Arab “Unity” After the Cold War
Emotions in the Arab street in solidarity with the Palestinians are running higher than during the first intifada from 1987-1991. Whereas in 1987 a sense of pride and dignity engulfed Arabs, the mood now is closer to humiliation and anger. Images from the first intifada put Arab causes on the Western agenda, and sowed popular hopes that active Western involvement in the Israeli-Palestinian conflict might produce a just resolution. Seven years after Oslo, those hopes lie in tatters. To reflect this mood on the street, the rhetoric emanating from the Arab summit will be strong.
But serious policy shifts are highly unlikely. In the Cold War era, Arab governments could put some pressure on the US by threatening (at least verbally) to reevaluate their mutual relationship, withdraw the huge Arab assets from US financial institutions, seek other arms suppliers and, most importantly, use oil as a weapon in the battle against Israel. In 1973, Arab governments imposed a partial embargo on states that supported Israel. But the demise of the USSR is not the only factor that has altered the political landscape and made such measures impossible today. All oil producers, including Saudi Arabia, are in desperate need for cash revenues from their oil exports. The Gulf Cooperation Council countries have become totally dependent on US military and security “protection” following the Gulf war.
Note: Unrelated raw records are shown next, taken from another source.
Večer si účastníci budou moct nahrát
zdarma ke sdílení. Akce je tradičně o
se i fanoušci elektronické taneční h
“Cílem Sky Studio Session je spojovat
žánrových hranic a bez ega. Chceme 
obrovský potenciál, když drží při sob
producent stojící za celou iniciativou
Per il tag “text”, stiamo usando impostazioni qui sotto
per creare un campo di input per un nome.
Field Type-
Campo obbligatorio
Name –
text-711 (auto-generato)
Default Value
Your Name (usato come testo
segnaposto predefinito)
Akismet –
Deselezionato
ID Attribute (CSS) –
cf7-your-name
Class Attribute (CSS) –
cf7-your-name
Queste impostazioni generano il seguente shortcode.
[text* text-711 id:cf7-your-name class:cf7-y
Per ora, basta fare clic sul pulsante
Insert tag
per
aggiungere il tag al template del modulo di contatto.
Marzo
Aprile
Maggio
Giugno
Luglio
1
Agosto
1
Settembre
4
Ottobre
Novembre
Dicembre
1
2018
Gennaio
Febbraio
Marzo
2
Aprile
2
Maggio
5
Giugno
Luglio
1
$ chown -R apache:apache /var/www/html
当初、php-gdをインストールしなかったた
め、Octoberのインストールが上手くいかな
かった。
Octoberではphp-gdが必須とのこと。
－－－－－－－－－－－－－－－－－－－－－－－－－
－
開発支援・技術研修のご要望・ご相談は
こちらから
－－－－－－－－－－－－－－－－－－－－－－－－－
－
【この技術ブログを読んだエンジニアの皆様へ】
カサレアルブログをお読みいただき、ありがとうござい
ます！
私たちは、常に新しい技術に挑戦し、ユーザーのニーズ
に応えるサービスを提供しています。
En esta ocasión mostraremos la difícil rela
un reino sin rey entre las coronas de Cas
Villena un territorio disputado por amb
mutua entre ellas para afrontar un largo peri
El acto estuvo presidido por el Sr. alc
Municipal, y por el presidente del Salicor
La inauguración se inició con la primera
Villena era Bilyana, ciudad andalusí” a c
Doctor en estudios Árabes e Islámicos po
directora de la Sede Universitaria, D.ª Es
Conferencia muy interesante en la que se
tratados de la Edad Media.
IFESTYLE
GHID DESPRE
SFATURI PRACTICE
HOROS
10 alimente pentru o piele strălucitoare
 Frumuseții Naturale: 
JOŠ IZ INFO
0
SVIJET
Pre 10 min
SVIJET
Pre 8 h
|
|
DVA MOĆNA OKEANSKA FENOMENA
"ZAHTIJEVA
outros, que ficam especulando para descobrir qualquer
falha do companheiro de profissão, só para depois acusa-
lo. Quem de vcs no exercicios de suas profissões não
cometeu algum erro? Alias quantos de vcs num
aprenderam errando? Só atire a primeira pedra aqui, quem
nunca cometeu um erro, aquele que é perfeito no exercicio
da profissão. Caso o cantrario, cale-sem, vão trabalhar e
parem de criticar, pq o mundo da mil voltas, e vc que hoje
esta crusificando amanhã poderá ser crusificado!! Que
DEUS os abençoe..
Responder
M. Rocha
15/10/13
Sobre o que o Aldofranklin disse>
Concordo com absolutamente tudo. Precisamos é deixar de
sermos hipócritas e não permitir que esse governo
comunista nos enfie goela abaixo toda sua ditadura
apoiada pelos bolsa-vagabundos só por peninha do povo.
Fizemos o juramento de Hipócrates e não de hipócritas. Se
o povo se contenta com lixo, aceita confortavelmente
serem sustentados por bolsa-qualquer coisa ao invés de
Even the PA has invested so much in cultivating US-Palestinian relations that a Palestinian demand to bring serious pressure to bear on the US would be unthinkable. The likely outcome of the summit is a strong statement expressing “concern” over continuing US bias toward Israel in the “peace process,” and renewed calls for the world’s only superpower to play the role of an “honest broker.” The Arab regimes’ predicament in the present crisis results to a large extent from their own financial and political reliance on the US—a fact that Washington policymakers know very well. Here one might recall the eccentric Muammar al-Qadhafi’s reasoning for opposing the summit: far from displaying the pined-for Arab “unity” of earlier decades, the gathering will only expose Arab helplessness.